Edward Felten reports that Adobe is discovering the downside of the DMCA:

Here is the story, as far as I can tell at this point: Any TrueType-compatible font can be labeled with bits saying whether permission is granted to embed the font into documents. Adobe Acrobat apparently does not always obey the bits’ commands. Adobe says they have good reasons for this, and that in any case Acrobat’s use of fonts does not infringe any copyright. The other party (International Typeface Corporation, or ITC) says that Acrobat is a DMCA-violating circumvention device.
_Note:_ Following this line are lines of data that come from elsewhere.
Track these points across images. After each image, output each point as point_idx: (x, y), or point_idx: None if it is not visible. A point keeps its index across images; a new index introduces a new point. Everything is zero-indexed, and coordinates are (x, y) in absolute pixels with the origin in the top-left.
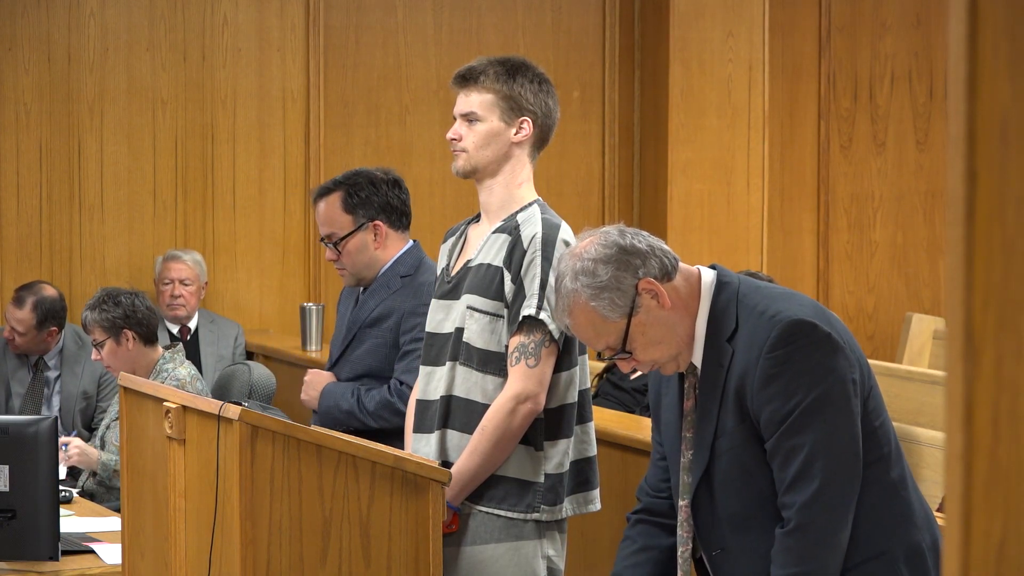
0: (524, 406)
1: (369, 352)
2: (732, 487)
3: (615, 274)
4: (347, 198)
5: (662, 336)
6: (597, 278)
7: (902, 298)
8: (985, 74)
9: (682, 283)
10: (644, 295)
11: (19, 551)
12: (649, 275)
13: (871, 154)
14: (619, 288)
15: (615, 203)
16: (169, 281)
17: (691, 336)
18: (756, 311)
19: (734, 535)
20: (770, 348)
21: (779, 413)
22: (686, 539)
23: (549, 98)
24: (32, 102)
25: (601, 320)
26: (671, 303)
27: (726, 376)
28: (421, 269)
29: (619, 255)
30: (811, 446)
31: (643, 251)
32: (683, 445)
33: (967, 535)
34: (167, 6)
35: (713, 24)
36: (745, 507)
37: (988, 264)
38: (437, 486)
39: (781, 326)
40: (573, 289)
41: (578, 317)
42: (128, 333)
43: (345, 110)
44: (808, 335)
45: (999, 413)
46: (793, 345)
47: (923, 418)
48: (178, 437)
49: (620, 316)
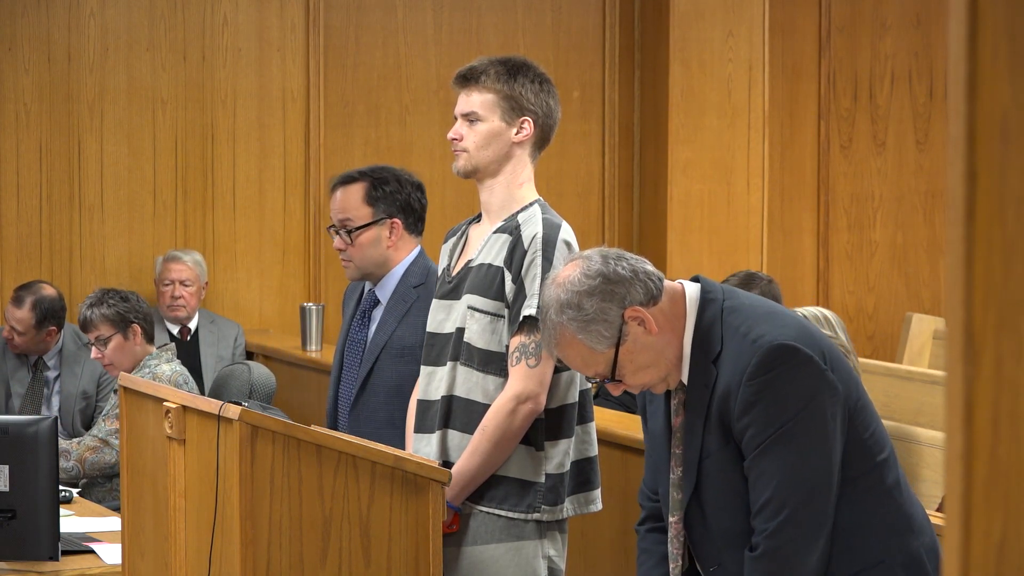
0: (525, 406)
1: (402, 376)
2: (722, 504)
3: (600, 305)
4: (371, 189)
5: (650, 360)
6: (583, 311)
7: (902, 298)
8: (985, 74)
9: (667, 304)
10: (631, 323)
11: (19, 551)
12: (634, 303)
13: (871, 154)
14: (605, 319)
15: (615, 203)
16: (169, 282)
17: (679, 356)
18: (739, 333)
19: (728, 551)
20: (751, 375)
21: (756, 439)
22: (676, 555)
23: (550, 98)
24: (32, 102)
25: (589, 351)
26: (658, 328)
27: (711, 397)
28: (431, 277)
29: (603, 285)
30: (781, 473)
31: (627, 278)
32: (672, 462)
33: (967, 535)
34: (167, 6)
35: (713, 24)
36: (737, 523)
37: (988, 264)
38: (437, 486)
39: (762, 352)
40: (559, 322)
41: (566, 350)
42: (136, 327)
43: (345, 110)
44: (788, 360)
45: (999, 413)
46: (773, 372)
47: (923, 418)
48: (178, 437)
49: (608, 347)
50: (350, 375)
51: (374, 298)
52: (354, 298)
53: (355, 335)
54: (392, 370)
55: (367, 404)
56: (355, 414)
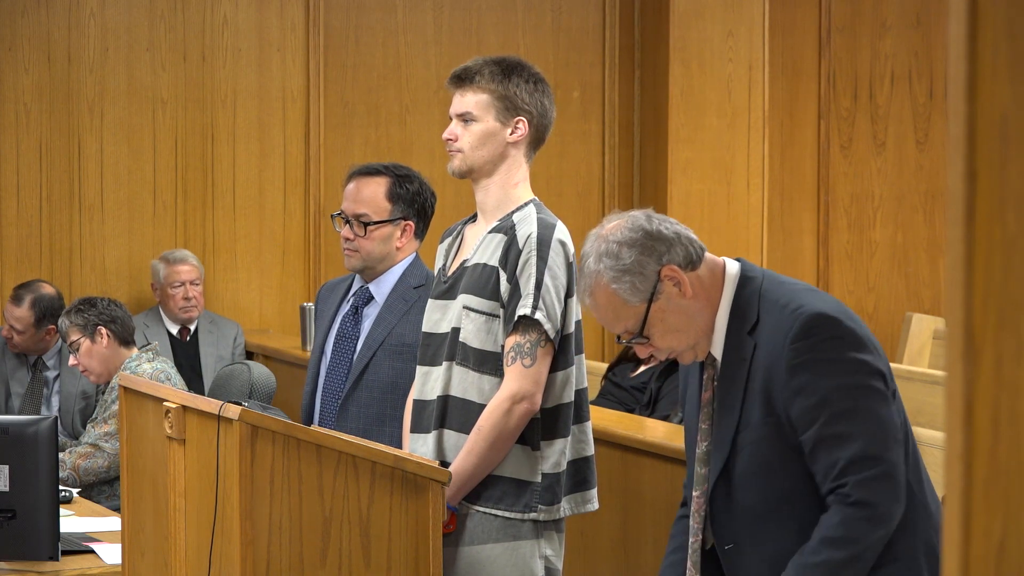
0: (520, 406)
1: (398, 373)
2: (752, 481)
3: (638, 258)
4: (394, 187)
5: (681, 324)
6: (620, 261)
7: (902, 298)
8: (985, 74)
9: (706, 273)
10: (666, 282)
11: (19, 551)
12: (673, 262)
13: (871, 154)
14: (641, 273)
15: (615, 203)
16: (180, 284)
17: (711, 327)
18: (779, 304)
19: (749, 530)
20: (793, 339)
21: (810, 403)
22: (697, 529)
23: (545, 98)
24: (32, 102)
25: (621, 303)
26: (692, 292)
27: (749, 369)
28: (429, 281)
29: (644, 240)
30: (863, 430)
31: (669, 238)
32: (699, 436)
33: (967, 535)
34: (167, 6)
35: (713, 24)
36: (763, 502)
37: (988, 264)
38: (437, 486)
39: (804, 318)
40: (596, 270)
41: (599, 298)
42: (103, 331)
43: (345, 110)
44: (831, 328)
45: (999, 413)
46: (816, 337)
47: (923, 418)
48: (178, 437)
49: (640, 301)
50: (338, 369)
51: (367, 295)
52: (334, 297)
53: (345, 330)
54: (389, 366)
55: (359, 399)
56: (345, 408)
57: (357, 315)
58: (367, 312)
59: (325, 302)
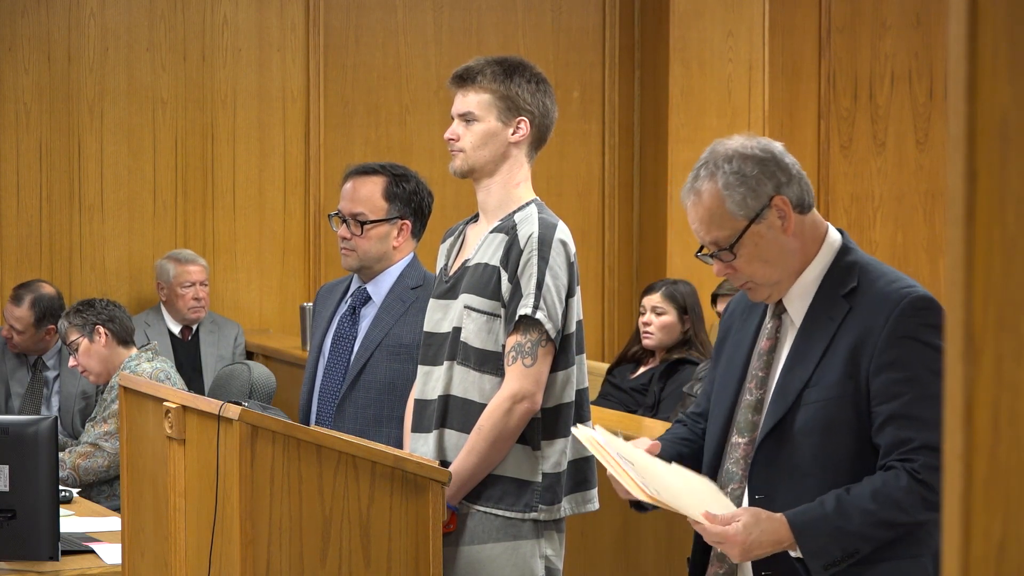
0: (520, 406)
1: (396, 374)
2: (808, 439)
3: (758, 176)
4: (391, 186)
5: (772, 257)
6: (740, 171)
7: None
8: (985, 74)
9: (810, 224)
10: (774, 210)
11: (19, 551)
12: (787, 195)
13: (871, 154)
14: (755, 190)
15: (615, 203)
16: (190, 284)
17: (797, 273)
18: (886, 278)
19: (787, 484)
20: (901, 313)
21: (899, 377)
22: (741, 476)
23: (546, 98)
24: (32, 102)
25: (723, 211)
26: (793, 233)
27: (837, 330)
28: (428, 281)
29: (772, 162)
30: (938, 422)
31: (792, 173)
32: (751, 383)
33: (967, 535)
34: (167, 6)
35: (713, 24)
36: (812, 461)
37: (988, 264)
38: (437, 486)
39: (915, 296)
40: (712, 171)
41: (703, 197)
42: (101, 330)
43: (345, 110)
44: (938, 316)
45: (999, 413)
46: (922, 319)
47: None
48: (178, 437)
49: (744, 216)
50: (335, 370)
51: (365, 295)
52: (332, 297)
53: (343, 331)
54: (386, 367)
55: (356, 399)
56: (342, 408)
57: (355, 315)
58: (364, 312)
59: (323, 303)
Acrobat reader is, as you probably know, a very widespread and useful way of sharing typeset documents. If it turns out to be a “circumvention device” under the DMCA’s rules, it would be either (a) a disaster for Adobe and everyone who uses PDF files, or (b) an illustration of the DMCA’s absurdly wide sweep. As Felten says, “there is some karmic justice in the fact that Adobe, which kicked off the Sklyarov/Elcomsoft DMCA mess, now finds itself on the other end of a DMCA threat.”

My own take on this stuff is forthcoming in a review article in the Journal of Political Philosophy this winter. You can read the proofs of the article, Digital Technology and Cultural Goods, if you like. It’s in, um, PDF format.